= Beginning of Section =
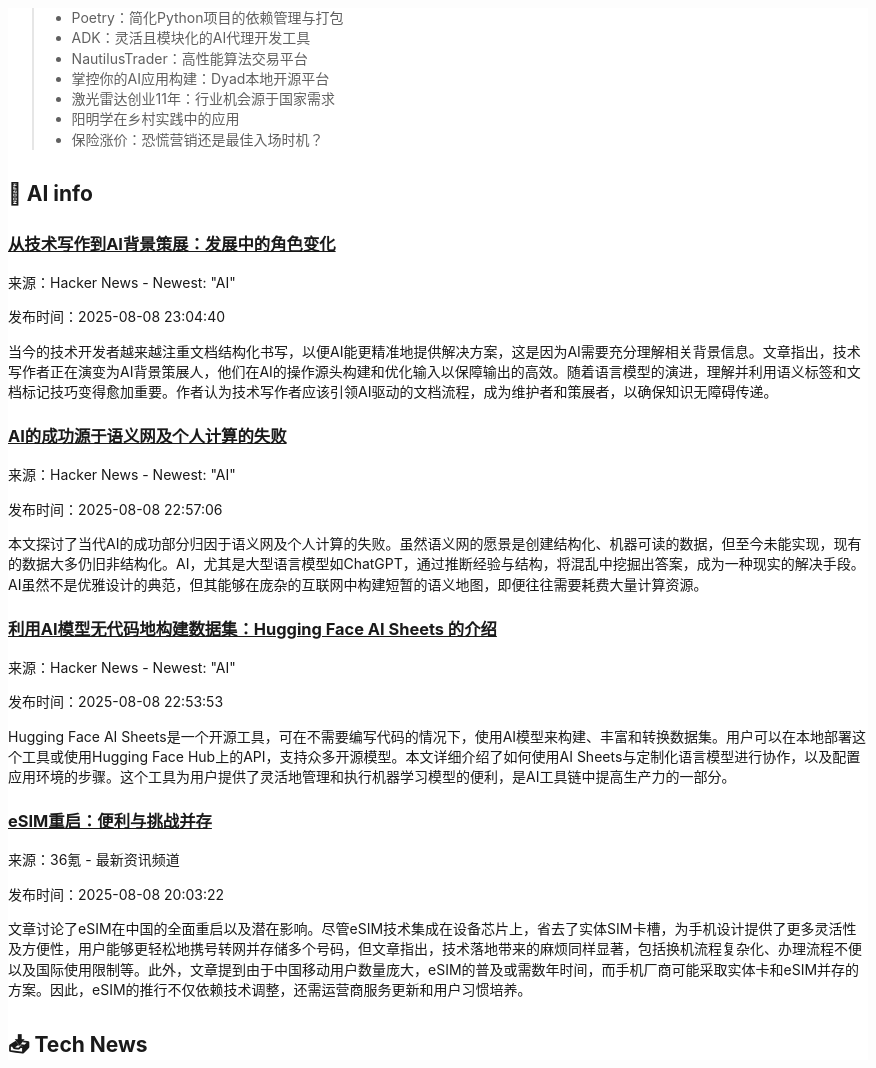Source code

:> - Poetry：简化Python项目的依赖管理与打包
> - ADK：灵活且模块化的AI代理开发工具
> - NautilusTrader：高性能算法交易平台
> - 掌控你的AI应用构建：Dyad本地开源平台
> - 激光雷达创业11年：行业机会源于国家需求
> - 阳明学在乡村实践中的应用
> - 保险涨价：恐慌营销还是最佳入场时机？

## 🤖 AI info

### [从技术写作到AI背景策展：发展中的角色变化](https://passo.uno/from-tech-writers-to-ai-context-curators/)

来源：Hacker News - Newest: "AI"

发布时间：2025-08-08 23:04:40

当今的技术开发者越来越注重文档结构化书写，以便AI能更精准地提供解决方案，这是因为AI需要充分理解相关背景信息。文章指出，技术写作者正在演变为AI背景策展人，他们在AI的操作源头构建和优化输入以保障输出的高效。随着语言模型的演进，理解并利用语义标签和文档标记技巧变得愈加重要。作者认为技术写作者应该引领AI驱动的文档流程，成为维护者和策展者，以确保知识无障碍传递。

### [AI的成功源于语义网及个人计算的失败](https://rakhim.exotext.com/ai-is-impressive-because-we-ve-failed-at-semantic-web-and-personal-computing)

来源：Hacker News - Newest: "AI"

发布时间：2025-08-08 22:57:06

本文探讨了当代AI的成功部分归因于语义网及个人计算的失败。虽然语义网的愿景是创建结构化、机器可读的数据，但至今未能实现，现有的数据大多仍旧非结构化。AI，尤其是大型语言模型如ChatGPT，通过推断经验与结构，将混乱中挖掘出答案，成为一种现实的解决手段。AI虽然不是优雅设计的典范，但其能够在庞杂的互联网中构建短暂的语义地图，即便往往需要耗费大量计算资源。

### [利用AI模型无代码地构建数据集：Hugging Face AI Sheets 的介绍](https://github.com/huggingface/aisheets)

来源：Hacker News - Newest: "AI"

发布时间：2025-08-08 22:53:53

Hugging Face AI Sheets是一个开源工具，可在不需要编写代码的情况下，使用AI模型来构建、丰富和转换数据集。用户可以在本地部署这个工具或使用Hugging Face Hub上的API，支持众多开源模型。本文详细介绍了如何使用AI Sheets与定制化语言模型进行协作，以及配置应用环境的步骤。这个工具为用户提供了灵活地管理和执行机器学习模型的便利，是AI工具链中提高生产力的一部分。

### [eSIM重启：便利与挑战并存](https://www.36kr.com/p/3414127434813062)

来源：36氪 - 最新资讯频道

发布时间：2025-08-08 20:03:22

文章讨论了eSIM在中国的全面重启以及潜在影响。尽管eSIM技术集成在设备芯片上，省去了实体SIM卡槽，为手机设计提供了更多灵活性及方便性，用户能够更轻松地携号转网并存储多个号码，但文章指出，技术落地带来的麻烦同样显著，包括换机流程复杂化、办理流程不便以及国际使用限制等。此外，文章提到由于中国移动用户数量庞大，eSIM的普及或需数年时间，而手机厂商可能采取实体卡和eSIM并存的方案。因此，eSIM的推行不仅依赖技术调整，还需运营商服务更新和用户习惯培养。

## 📥 Tech News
= End of Section =
• **What the task asks**: Copy all of the records verbatim, omitting the pictures.

• **Finished exercise**:
Source code

:> - Poetry：简化Python项目的依赖管理与打包
> - ADK：灵活且模块化的AI代理开发工具
> - NautilusTrader：高性能算法交易平台
> - 掌控你的AI应用构建：Dyad本地开源平台
> - 激光雷达创业11年：行业机会源于国家需求
> - 阳明学在乡村实践中的应用
> - 保险涨价：恐慌营销还是最佳入场时机？

## 🤖 AI info

### [从技术写作到AI背景策展：发展中的角色变化](https://passo.uno/from-tech-writers-to-ai-context-curators/)

来源：Hacker News - Newest: "AI"

发布时间：2025-08-08 23:04:40

当今的技术开发者越来越注重文档结构化书写，以便AI能更精准地提供解决方案，这是因为AI需要充分理解相关背景信息。文章指出，技术写作者正在演变为AI背景策展人，他们在AI的操作源头构建和优化输入以保障输出的高效。随着语言模型的演进，理解并利用语义标签和文档标记技巧变得愈加重要。作者认为技术写作者应该引领AI驱动的文档流程，成为维护者和策展者，以确保知识无障碍传递。

### [AI的成功源于语义网及个人计算的失败](https://rakhim.exotext.com/ai-is-impressive-because-we-ve-failed-at-semantic-web-and-personal-computing)

来源：Hacker News - Newest: "AI"

发布时间：2025-08-08 22:57:06

本文探讨了当代AI的成功部分归因于语义网及个人计算的失败。虽然语义网的愿景是创建结构化、机器可读的数据，但至今未能实现，现有的数据大多仍旧非结构化。AI，尤其是大型语言模型如ChatGPT，通过推断经验与结构，将混乱中挖掘出答案，成为一种现实的解决手段。AI虽然不是优雅设计的典范，但其能够在庞杂的互联网中构建短暂的语义地图，即便往往需要耗费大量计算资源。

### [利用AI模型无代码地构建数据集：Hugging Face AI Sheets 的介绍](https://github.com/huggingface/aisheets)

来源：Hacker News - Newest: "AI"

发布时间：2025-08-08 22:53:53

Hugging Face AI Sheets是一个开源工具，可在不需要编写代码的情况下，使用AI模型来构建、丰富和转换数据集。用户可以在本地部署这个工具或使用Hugging Face Hub上的API，支持众多开源模型。本文详细介绍了如何使用AI Sheets与定制化语言模型进行协作，以及配置应用环境的步骤。这个工具为用户提供了灵活地管理和执行机器学习模型的便利，是AI工具链中提高生产力的一部分。

### [eSIM重启：便利与挑战并存](https://www.36kr.com/p/3414127434813062)

来源：36氪 - 最新资讯频道

发布时间：2025-08-08 20:03:22

文章讨论了eSIM在中国的全面重启以及潜在影响。尽管eSIM技术集成在设备芯片上，省去了实体SIM卡槽，为手机设计提供了更多灵活性及方便性，用户能够更轻松地携号转网并存储多个号码，但文章指出，技术落地带来的麻烦同样显著，包括换机流程复杂化、办理流程不便以及国际使用限制等。此外，文章提到由于中国移动用户数量庞大，eSIM的普及或需数年时间，而手机厂商可能采取实体卡和eSIM并存的方案。因此，eSIM的推行不仅依赖技术调整，还需运营商服务更新和用户习惯培养。

## 📥 Tech News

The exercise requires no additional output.